Now, in addition to their now-ubiquitous standard S3 object storage which launched nearly 20 years ago, Amazon is finally offering a high-performance tier. S3 Express One Zone claims to be up to 10x faster, with lower latency, and a design that facilitates the expansive parallel computations needed for AI/ML. With the higher performance comes a much higher price, however. As such, it is not meant to replace standard S3, but instead be a temporary storage solution for local compute.

So, as the largest cloud storage provider tacitly acknowledges that object storage is the future for AI/ML, let’s reflect. What is it about object storage that makes it so well-suited to these use cases?
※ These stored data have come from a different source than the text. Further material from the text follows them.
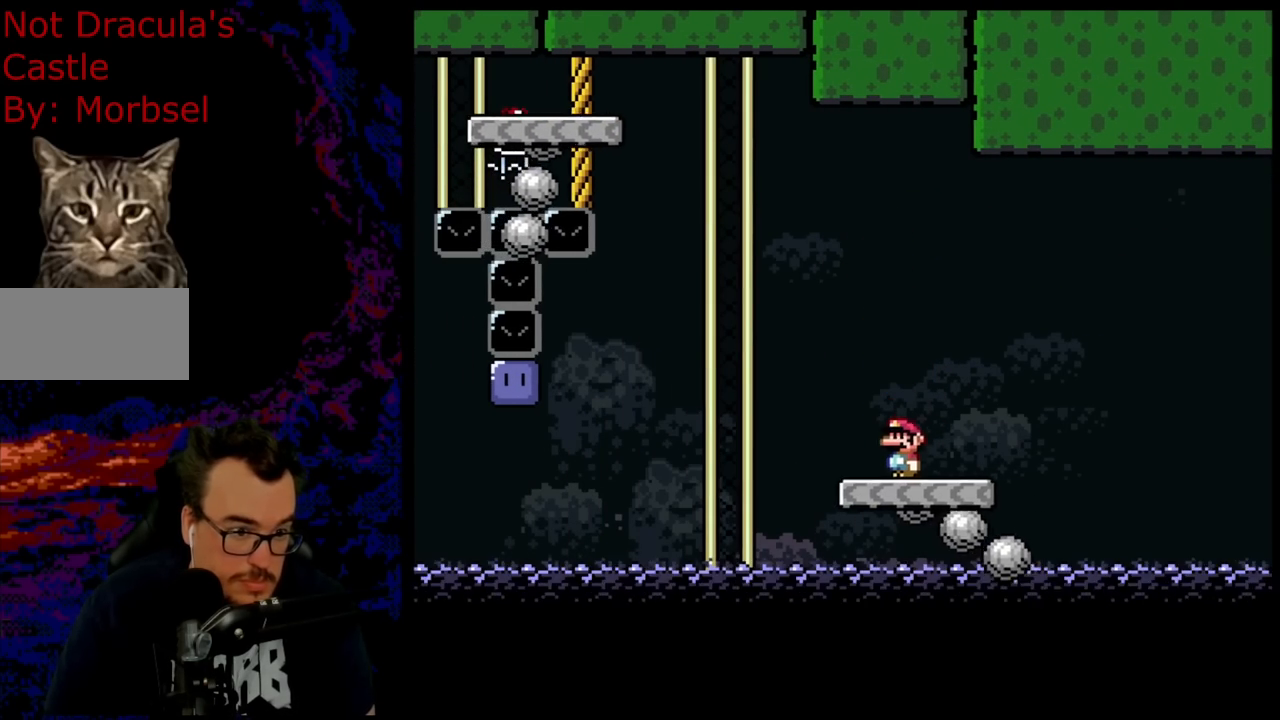
{"buttons": ["B", "Y", "DPAD_LEFT"], "events": [[100, "DPAD_LEFT", "down"], [333, "B", "down"]]}
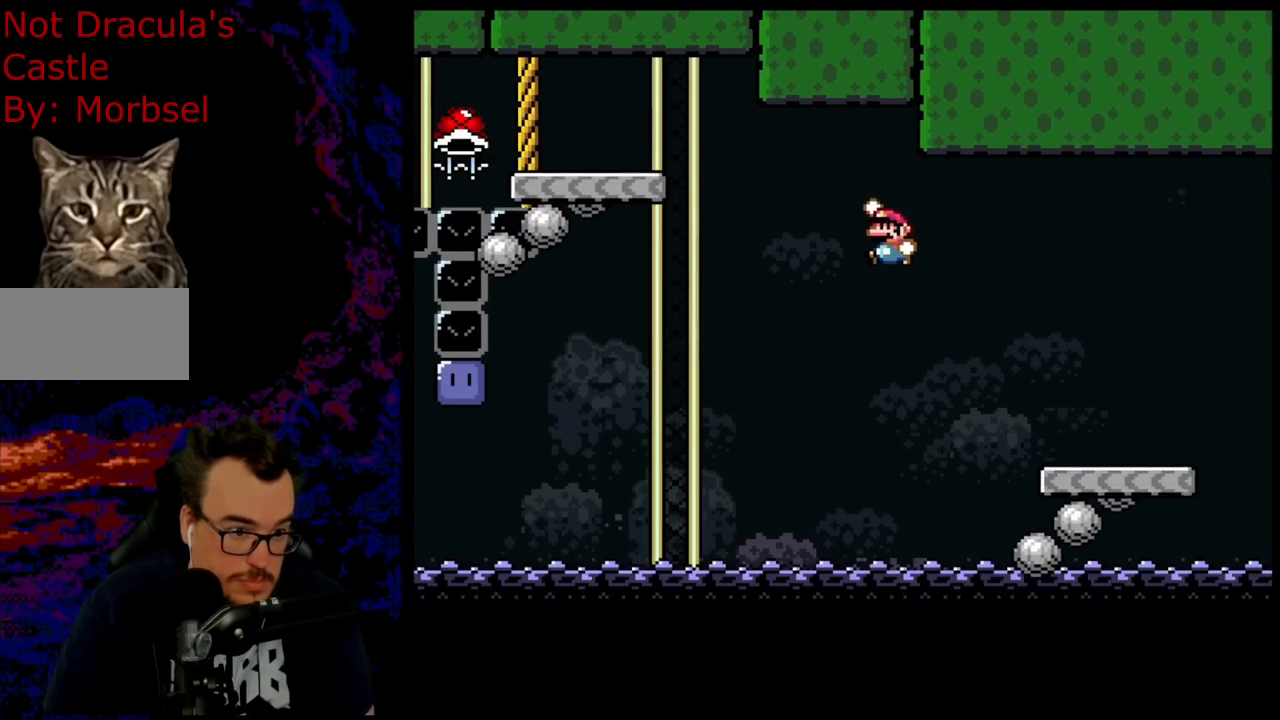
{"buttons": ["Y", "DPAD_RIGHT"], "events": [[333, "B", "up"], [433, "DPAD_LEFT", "up"], [450, "DPAD_RIGHT", "down"]]}
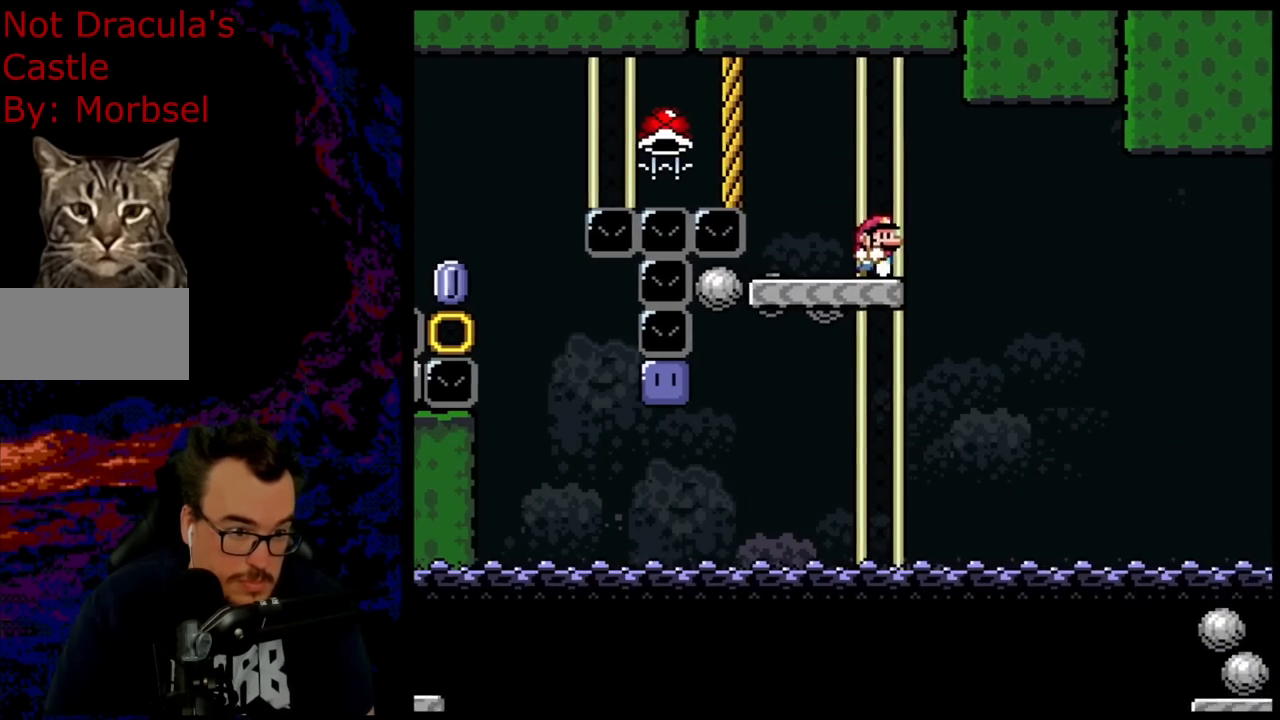
{"buttons": ["B", "Y", "DPAD_LEFT"], "events": [[83, "DPAD_LEFT", "down"], [83, "DPAD_RIGHT", "up"], [167, "DPAD_LEFT", "up"], [450, "DPAD_LEFT", "down"], [500, "B", "down"]]}
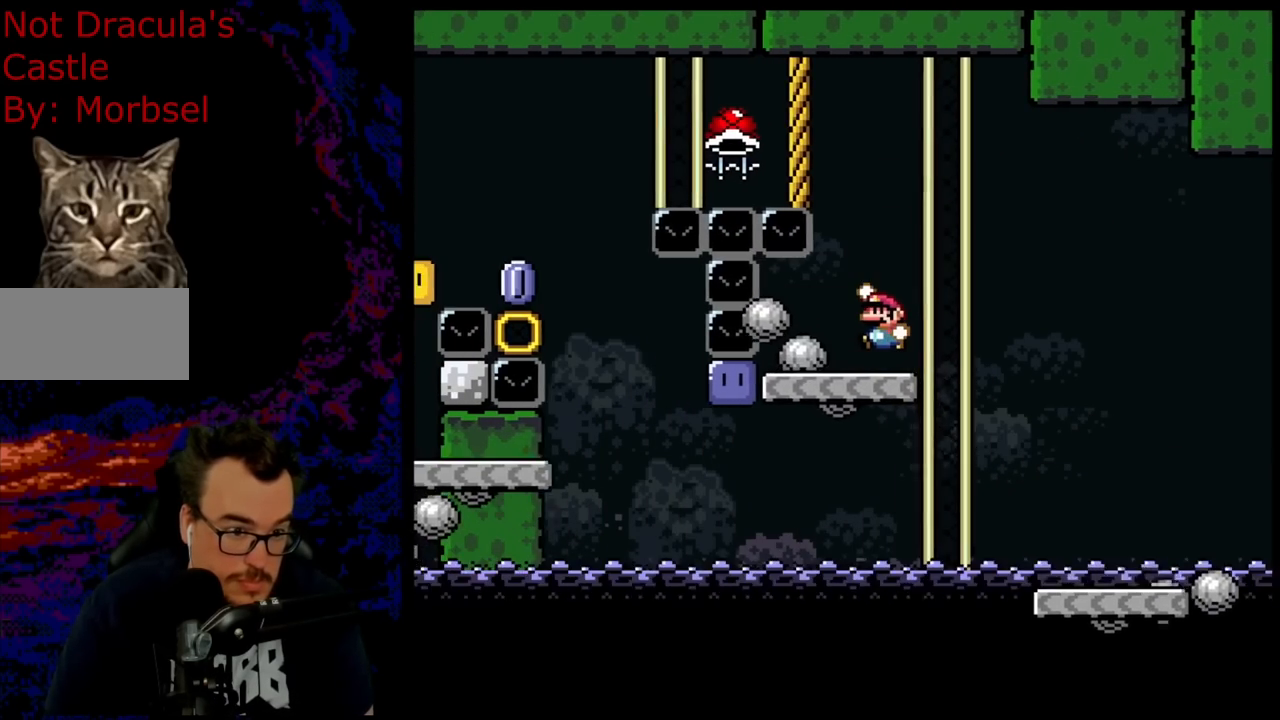
{"buttons": ["B", "Y", "DPAD_LEFT"], "events": []}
Let’s start with the basics: growth. As the unstructured datasets on which ML is performed become ever larger and more complex unstructured data sets, so too does the underlying infrastructure. Traditional file and block storage systems typically scale vertically, and so have inherent limitations in their capacity to grow. For example: because network-attached storage (NAS) is designed for smaller-scale file sharing, it struggles with performance issues as numbers of files grow, as the hierarchy of a file-based system make requests ever longer to fulfill due to large path distances. Distributed File Systems (DFS) address this by spreading data across multiple servers, and so can handle larger data volumes better than NAS - but at its core it is still a file-based solution, and so throughput on each node is limited in the same way as it is with NAS. Ultimately, DFS faces the same complexities in scaling efficiently - multiplied by network latency.

Not so with object storage, where data is stored in a flat structure, grouped into broad buckets, and organised using detailed metadata on the object level instead of labyrinthine hierarchies. This system design means items can be accessed very fast, even among extremely large datasets. They can scale horizontally almost without limits, allowing for the accommodation of the sizable data sets required in AI and ML - even to petabyte scale and larger.

As well as allowing for rapid data access in large datasets, the implementation of object storage metadata itself can be a boon for AI/ML applications. Object storage supports customizable and expandable metadata schemas, which can potentially make it easier for these systems to locate, identify, and use the data they need. File and block storage, on the other hand, only support very basic metadata like information relating to data creation and access rights.

Then there’s the question of money: AI/ML can require petabytes of storage if not more especially in enterprise environments, and object storage provides a more cost-effective solution than traditional solutions like NAS - in particular when it comes to semi-structured data that is most commonly in training datasets. In addition, object storage supports data size reduction techniques which can significantly reduce the disk footprint and overall cost (like UltiHash’s cluster-wide deduplication technology). Moreover, object storage systems are often software-defined so can be hosted on standard servers, offering a lower total cost of operation compared to traditional proprietary storage solutions.

Finally, compatibility and integration are paramount when it comes to efficient usage of automated pipelines and multiplicity of data types involved in AI/ML. Object storage solutions are accessed via RESTful interfaces - notably the de facto standard that has formed around Amazon S3’s API (which UltiHash supports). Strong precendents exist for all manner of operations, including authentication and access, facilitating the easy integration of software in both on-premises and public cloud environments.

All these factors come together to make high-performance object storage a clear winner when it comes to modern AI/ML storage. It’s heartening to see this acknowledged in Amazon’s latest launch, and I’m really excited to see what breakthroughs will come from these data-intensive use cases.